TEV-ÇAND 7. Konferansımız devrim şehitleri için yapılan saygı duruşuyla başlayarak, divan seçimi ve belirlenen gündem çerçevesinde öncelikle Önder Apo’nun sürece ve kültür sanata ilişkin genel perspektifleri ve PKK Genel Sekretaryasının sunduğu mesaj okunmuş, perspektifler ışığında çalışma raporları, siyasal gündem tartışması, ideolojik ve örgütsel mücadelede kültür- sanatın rolü ve yürütülen faaliyetlerin durumu, karar tasarıları, eleştiri ve özeleştiri gündemleri temelinde zengin tartışmalar geliştirerek kapsamlı planlama ve projeler ortaya çıkarmıştır. Konferansımız demokratik toplum inşasında Kültür Sanat Hareketimizin çalışmasını, ulaşılan düzeyi ve pratiğinde ortaya çıkan yetersizlikleri değerlendirmiş, güçlü çözüm perspektifini açığa çıkarmış, yapılması gereken görev ve çalışmaları kapsamlıca tartışarak önemli kararlara ulaşmıştır. TEV-ÇAND yönetmenliğinde kısmi bir değişiklik yapmış ve önümüzdeki iki yıllık süreçte tüm kültür sanat çalışmasını yürütecek TEV-ÇAND genel yönetimini seçerek başarıyla sonuçlanmıştır.

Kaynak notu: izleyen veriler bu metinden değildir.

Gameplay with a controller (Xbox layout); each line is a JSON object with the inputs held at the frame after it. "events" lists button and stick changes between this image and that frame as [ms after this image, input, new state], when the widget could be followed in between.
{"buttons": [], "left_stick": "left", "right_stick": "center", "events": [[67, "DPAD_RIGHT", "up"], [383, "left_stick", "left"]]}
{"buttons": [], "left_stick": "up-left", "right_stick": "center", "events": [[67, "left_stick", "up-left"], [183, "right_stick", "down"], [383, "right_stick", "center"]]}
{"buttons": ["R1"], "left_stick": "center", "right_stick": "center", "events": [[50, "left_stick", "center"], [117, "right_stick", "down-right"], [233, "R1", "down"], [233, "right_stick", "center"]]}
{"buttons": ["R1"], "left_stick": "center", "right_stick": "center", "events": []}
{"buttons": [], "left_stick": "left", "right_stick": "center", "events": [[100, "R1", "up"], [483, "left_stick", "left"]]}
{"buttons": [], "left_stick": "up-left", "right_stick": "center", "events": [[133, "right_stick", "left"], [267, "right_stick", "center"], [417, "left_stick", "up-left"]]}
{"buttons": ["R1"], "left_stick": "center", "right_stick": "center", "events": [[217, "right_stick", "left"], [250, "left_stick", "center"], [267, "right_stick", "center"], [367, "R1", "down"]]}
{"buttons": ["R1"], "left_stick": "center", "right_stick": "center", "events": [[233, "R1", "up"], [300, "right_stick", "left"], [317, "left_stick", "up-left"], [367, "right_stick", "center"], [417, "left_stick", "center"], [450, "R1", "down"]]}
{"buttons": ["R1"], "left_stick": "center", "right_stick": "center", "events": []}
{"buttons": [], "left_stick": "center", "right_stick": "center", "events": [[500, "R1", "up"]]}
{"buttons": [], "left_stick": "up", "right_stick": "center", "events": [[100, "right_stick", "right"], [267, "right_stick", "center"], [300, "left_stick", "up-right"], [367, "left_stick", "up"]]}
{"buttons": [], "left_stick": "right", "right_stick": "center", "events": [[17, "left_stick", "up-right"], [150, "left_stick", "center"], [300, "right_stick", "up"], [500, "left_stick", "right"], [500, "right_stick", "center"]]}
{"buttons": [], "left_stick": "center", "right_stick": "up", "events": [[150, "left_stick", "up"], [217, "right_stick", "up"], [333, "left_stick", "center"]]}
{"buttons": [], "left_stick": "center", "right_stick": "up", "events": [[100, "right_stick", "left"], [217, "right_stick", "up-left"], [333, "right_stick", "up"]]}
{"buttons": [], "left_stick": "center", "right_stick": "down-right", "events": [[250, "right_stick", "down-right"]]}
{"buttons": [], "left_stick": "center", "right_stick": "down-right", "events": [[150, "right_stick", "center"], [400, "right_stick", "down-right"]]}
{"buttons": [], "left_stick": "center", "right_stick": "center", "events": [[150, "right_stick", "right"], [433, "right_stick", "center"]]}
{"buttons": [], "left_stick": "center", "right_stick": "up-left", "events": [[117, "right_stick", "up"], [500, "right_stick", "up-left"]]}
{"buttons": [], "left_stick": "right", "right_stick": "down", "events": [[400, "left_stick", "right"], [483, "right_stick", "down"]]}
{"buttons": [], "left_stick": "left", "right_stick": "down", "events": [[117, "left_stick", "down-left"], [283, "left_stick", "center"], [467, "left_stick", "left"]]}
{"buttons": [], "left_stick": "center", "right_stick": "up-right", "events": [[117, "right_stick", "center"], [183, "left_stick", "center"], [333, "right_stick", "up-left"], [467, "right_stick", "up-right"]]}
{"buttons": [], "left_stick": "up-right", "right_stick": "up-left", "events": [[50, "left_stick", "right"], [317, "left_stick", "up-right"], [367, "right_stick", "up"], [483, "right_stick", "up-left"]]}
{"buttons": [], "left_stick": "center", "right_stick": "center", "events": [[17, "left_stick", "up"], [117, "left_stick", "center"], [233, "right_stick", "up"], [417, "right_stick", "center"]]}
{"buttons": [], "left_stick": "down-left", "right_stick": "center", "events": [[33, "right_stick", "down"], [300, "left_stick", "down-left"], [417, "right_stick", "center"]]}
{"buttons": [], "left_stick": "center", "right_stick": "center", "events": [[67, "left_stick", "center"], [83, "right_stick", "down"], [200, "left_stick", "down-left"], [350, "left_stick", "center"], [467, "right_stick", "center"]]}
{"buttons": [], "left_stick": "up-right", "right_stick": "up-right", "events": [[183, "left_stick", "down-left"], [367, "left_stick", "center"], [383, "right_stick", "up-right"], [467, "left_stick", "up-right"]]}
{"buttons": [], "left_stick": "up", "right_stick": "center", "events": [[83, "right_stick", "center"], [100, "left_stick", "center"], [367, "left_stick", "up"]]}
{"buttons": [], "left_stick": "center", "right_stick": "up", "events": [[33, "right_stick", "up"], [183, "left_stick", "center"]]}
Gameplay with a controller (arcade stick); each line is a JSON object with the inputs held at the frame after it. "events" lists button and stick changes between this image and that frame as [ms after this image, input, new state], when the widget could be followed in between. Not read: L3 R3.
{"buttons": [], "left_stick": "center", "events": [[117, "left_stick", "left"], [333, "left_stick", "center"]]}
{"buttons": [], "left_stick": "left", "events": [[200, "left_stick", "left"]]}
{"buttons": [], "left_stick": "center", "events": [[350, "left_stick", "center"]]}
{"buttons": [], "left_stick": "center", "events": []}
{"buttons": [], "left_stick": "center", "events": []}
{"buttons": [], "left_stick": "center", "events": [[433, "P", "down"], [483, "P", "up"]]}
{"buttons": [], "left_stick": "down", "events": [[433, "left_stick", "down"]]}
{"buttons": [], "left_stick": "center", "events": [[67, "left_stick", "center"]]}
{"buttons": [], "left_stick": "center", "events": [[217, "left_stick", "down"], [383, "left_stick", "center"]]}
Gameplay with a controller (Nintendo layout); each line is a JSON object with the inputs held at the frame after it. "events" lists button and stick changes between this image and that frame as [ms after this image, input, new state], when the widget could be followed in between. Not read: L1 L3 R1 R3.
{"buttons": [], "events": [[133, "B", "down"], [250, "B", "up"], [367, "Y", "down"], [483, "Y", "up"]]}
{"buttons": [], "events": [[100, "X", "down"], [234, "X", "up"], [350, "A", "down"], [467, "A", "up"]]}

‘ÖZGÜRLÜK ZAMANI HAMLESİNE KÜLTÜR VE SANAT CEPHESİNDEN YANIT OLMA KARARLIĞINI ORTAYA KOYDU’

Konferansımız Özgürlük Hareketimizin başlattığı ‘tecride, işgale, faşizme son, ŞİMDİ ÖZGÜRLÜK ZAMANI’ Önderliğimizin özgürlüğünü hedefleyen hamlesine kültür sanat cephesinden en etkili ve yaratıcı bir tarz ve katılımla yanıt olma kararlılığını ortaya koymuş, Önderliğimize yönelik uygulanan uluslararası komplonun 23. yılında komplo zihniyetini kırma ve dönem görevlerine layıkıyla cevap olmayı önümüze koyan ve önemli kararlar alan konferansımız bütün kültür-sanat ve edebiyat çalışmalarında Önder Apo’nun fiziki özgürlüğünü sağlama mücadelesini tüm çalışmaların merkezine alınmasını kararlaştırmıştır.

Konferansımız, bizleri bugünlere getiren devrim şehitleri gerçeğine dikkat çekerek, başta Kasım Engin, Atakan Mahir, Zeki Şengali, Delal Amed ve Helmet yoldaş ile TEV-ÇAND hareketimizin öncü militan sanatçıları olan Şehit Sefkan, Mizgin, Jinda Hewler, Yekta, Rêzan, Berçem, Xelil, Delila, Dilêr, Bawer, Daxistan, Zerdeşt, Viyan, Roni, Zanin, Fedakar, Welat, Arjin, Ronahi, Bager ve Rubar yoldaşlar sahsında tüm kültür sanat ve özgürlük mücadelesi şehitlerini büyük bir saygı ve minnetle anmıştır. Şehitlerin yaşam ve direnişlerini kültür-sanat çalışmasında yaşatma temelinde önemli karar ve planlamalar çıkarmış, Şehid Bager Nûjiyan için ‘Halkların Enternasyonalist Ortak Yaşamının Sembolü’ ve Şehid Têkoşer Ereb için ‘Demokratik Ulusun Öncü Sanatçısı’ olarak kabul edilmesini karar altına almıştır.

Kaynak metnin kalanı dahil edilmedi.